正文部分 =
_ _ _ _ _ _ _
MLP 有一个强大的特性：普适近似定理。简单来说：

只要隐藏层有足够多的神经元，单隐藏层的 MLP 可以近似任何连续函数（不管多复杂）！

这就像用乐高积木拼东西：只要积木足够多，你可以拼出任何形状。MLP 的隐藏层神经元就是 “积木”，越多越能拟合复杂的函数。

代码实现：MLP 拟合非线性函数（可视化对比）

# 导入必要的库
import numpy as np
import matplotlib.pyplot as plt

# ==================== Mac系统Matplotlib中文显示配置 ====================
plt.rcParams['font.sans-serif'] = ['Arial Unicode MS', 'DejaVu Sans']  # Mac原生支持的中文字体
plt.rcParams['axes.unicode_minus'] = False  # 解决负号显示问题
plt.rcParams['font.family'] = 'sans-serif'
plt.rcParams['font.family'] = 'Arial Unicode MS'  # 强制指定中文字体
plt.rcParams['axes.facecolor'] = 'white'  # 设置画布背景色


# ==================== 多层感知器（MLP）类 ====================
class MLP:
    """多层感知器（1个隐藏层），用于拟合非线性函数"""

    def __init__(self, input_dim, hidden_dim, output_dim):
        """
        初始化MLP权重和偏置
        input_dim: 输入维度（特征数）
        hidden_dim: 隐藏层神经元数量
        output_dim: 输出维度（回归目标数）
        """
_ _ _ _ _ _ _
任务 1 = 请将条目中从含有“Калужская область”的那一行到含有“Deja una respuesta”的那一行（首尾两行均包括在内）原样重新给出，答案中不要包含图片。
任务 2 = 请从多层感知器那篇正文结束的地方接着往下写。
这些条目与上面的正文毫无关联。
_ _ _ _ _ _ _
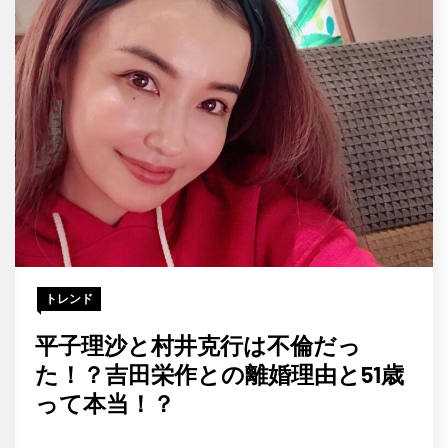
トレンド
平子理沙と村井克行は不倫だっ
た！？吉田栄作との離婚理由と51歳
って本当！？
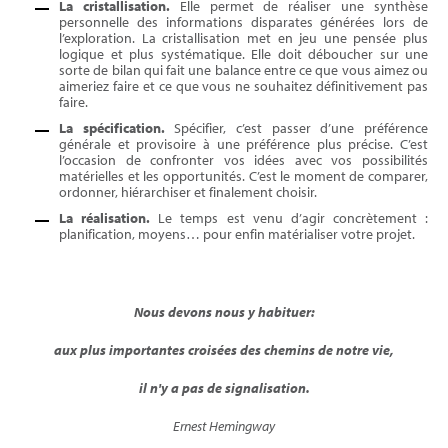
La cristallisation.
Elle permet de réaliser une synthèse
personnelle des informations disparates générées lors de
l’exploration. La cristallisation met en jeu une pensée plus
logique et plus systématique. Elle doit déboucher sur une
sorte de bilan qui fait une balance entre ce que vous aimez ou
aimeriez faire et ce que vous ne souhaitez définitivement pas
faire.
La spécification.
Spécifier, c’est passer d’une préférence
générale et provisoire à une préférence plus précise. C’est
l’occasion de confronter vos idées avec vos possibilités
matérielles et les opportunités. C’est le moment de comparer,
ordonner, hiérarchiser et finalement choisir.
La réalisation.
Le temps est venu d’agir concrètement :
planification, moyens… pour enfin matérialiser votre projet.
Nous devons nous y habituer:
aux plus importantes croisées des chemins de notre vie,
il n'y
a
pas de signalisation
.
Ernest Hemingway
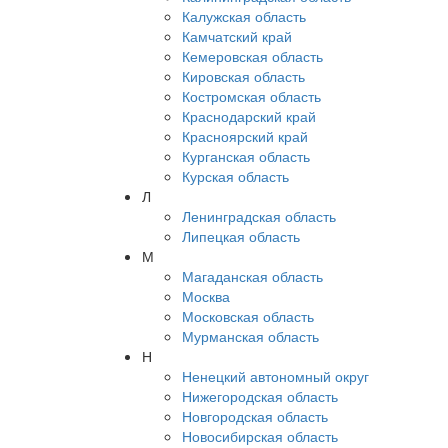
Калужская область
Камчатский край
Кемеровская область
Кировская область
Костромская область
Краснодарский край
Красноярский край
Курганская область
Курская область
Л
Ленинградская область
Липецкая область
М
Магаданская область
Москва
Московская область
Мурманская область
Н
Ненецкий автономный округ
Нижегородская область
Новгородская область
Новосибирская область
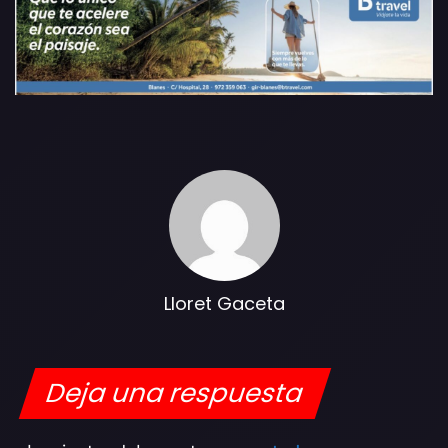
Lloret Gaceta
Deja una respuesta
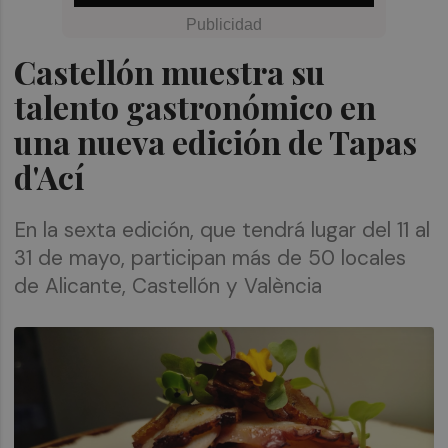
Castellón muestra su
talento gastronómico en
una nueva edición de Tapas
d'Ací
En la sexta edición, que tendrá lugar del 11 al
31 de mayo, participan más de 50 locales
de Alicante, Castellón y València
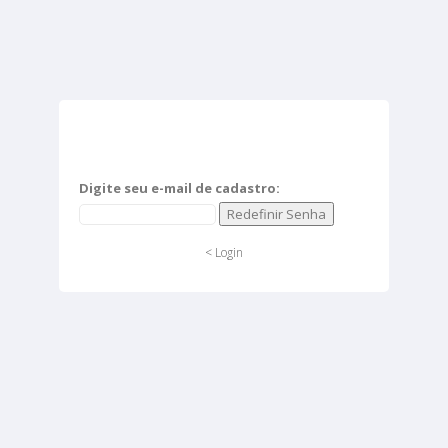
ESQUECI A SENHA
Digite seu e-mail de cadastro:
Redefinir Senha
< Login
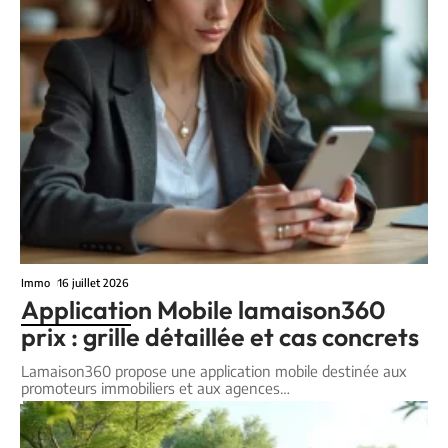
Immo
16 juillet 2026
Application Mobile lamaison360
prix : grille détaillée et cas concrets
Lamaison360 propose une application mobile destinée aux
promoteurs immobiliers et aux agences
…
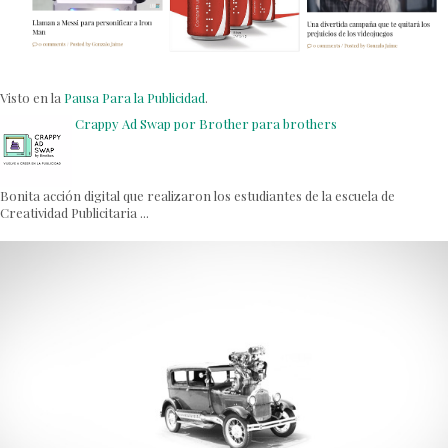
Visto en la
Pausa Para la Publicidad
.
Crappy Ad Swap por Brother para brothers
Bonita acción digital que realizaron los estudiantes de la escuela de
Creatividad Publicitaria ...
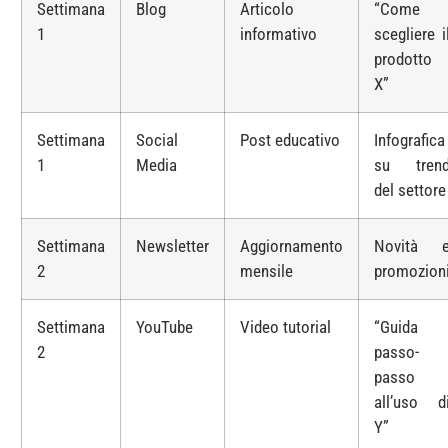
Settimana
Blog
Articolo
“Come
1
informativo
scegliere i
prodotto
X”
Settimana
Social
Post educativo
Infografica
1
Media
su tren
del settore
Settimana
Newsletter
Aggiornamento
Novità 
2
mensile
promozion
Settimana
YouTube
Video tutorial
“Guida
2
passo-
passo
all’uso d
Y”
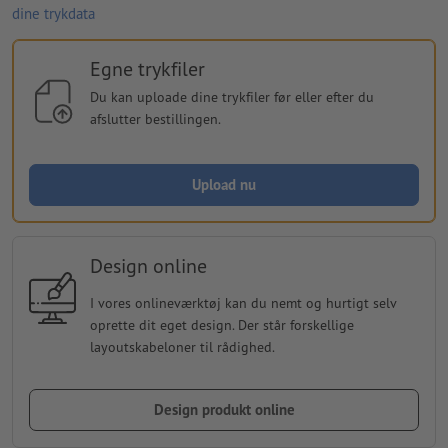
dine trykdata
Egne trykfiler
Du kan uploade dine trykfiler før eller efter du
afslutter bestillingen.
Upload nu
Design online
I vores onlineværktøj kan du nemt og hurtigt selv
oprette dit eget design. Der står forskellige
layoutskabeloner til rådighed.
Design produkt online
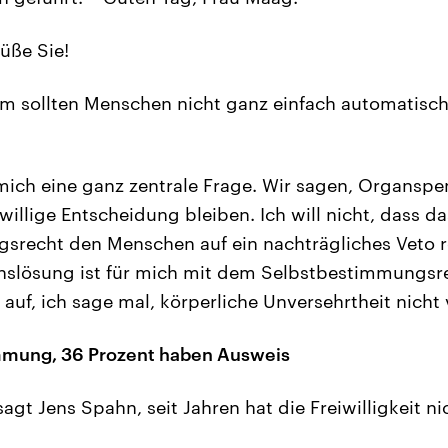
üße Sie!
 sollten Menschen nicht ganz einfach automatisc
 mich eine ganz zentrale Frage. Wir sagen, Organsp
illige Entscheidung bleiben. Ich will nicht, dass da
recht den Menschen auf ein nachträgliches Veto r
hslösung ist für mich mit dem Selbstbestimmungs
auf, ich sage mal, körperliche Unversehrtheit nicht 
mmung, 36 Prozent haben Ausweis
agt Jens Spahn, seit Jahren hat die Freiwilligkeit ni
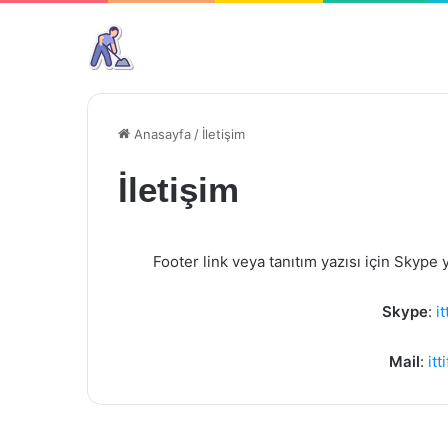
Anasayfa
/
İletişim
İletişim
Footer link veya tanıtım yazısı için Skype 
Skype
:
i
Mail
:
it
_ _ _ _ _ _ _
练习答案 1 =
Калужская область
Камчатский край
Кемеровская область
Кировская область
Костромская область
Краснодарский край
Красноярский край
Курганская область
Курская область
Л
Ленинградская область
Липецкая область
М
Магаданская область
Москва
Московская область
Мурманская область
Н
Ненецкий автономный округ
Нижегородская область
Новгородская область
Новосибирская область
Lloret Gaceta
Deja una respuesta

练习答案 2 =
        # 输入层→隐藏层 权重（小随机数初始化）和偏置（全0）
        self.W1 = np.random.randn(input_dim, hidden_dim) * 0.01  # 缩放权重避免梯度消失
        self.b1 = np.zeros((1, hidden_dim))

        # 隐藏层→输出层 权重和偏置
        self.W2 = np.random.randn(hidden_dim, output_dim) * 0.01
        self.b2 = np.zeros((1, output_dim))

    def sigmoid(self, x):
        """sigmoid激活函数：引入非线性"""
        return 1 / (1 + np.exp(-x))

    def sigmoid_derivative(self, x):
        """sigmoid导数：用于反向传播计算梯度"""
        return x * (1 - x)

    def forward(self, X):
        """前向传播：从输入层到输出层的完整计算"""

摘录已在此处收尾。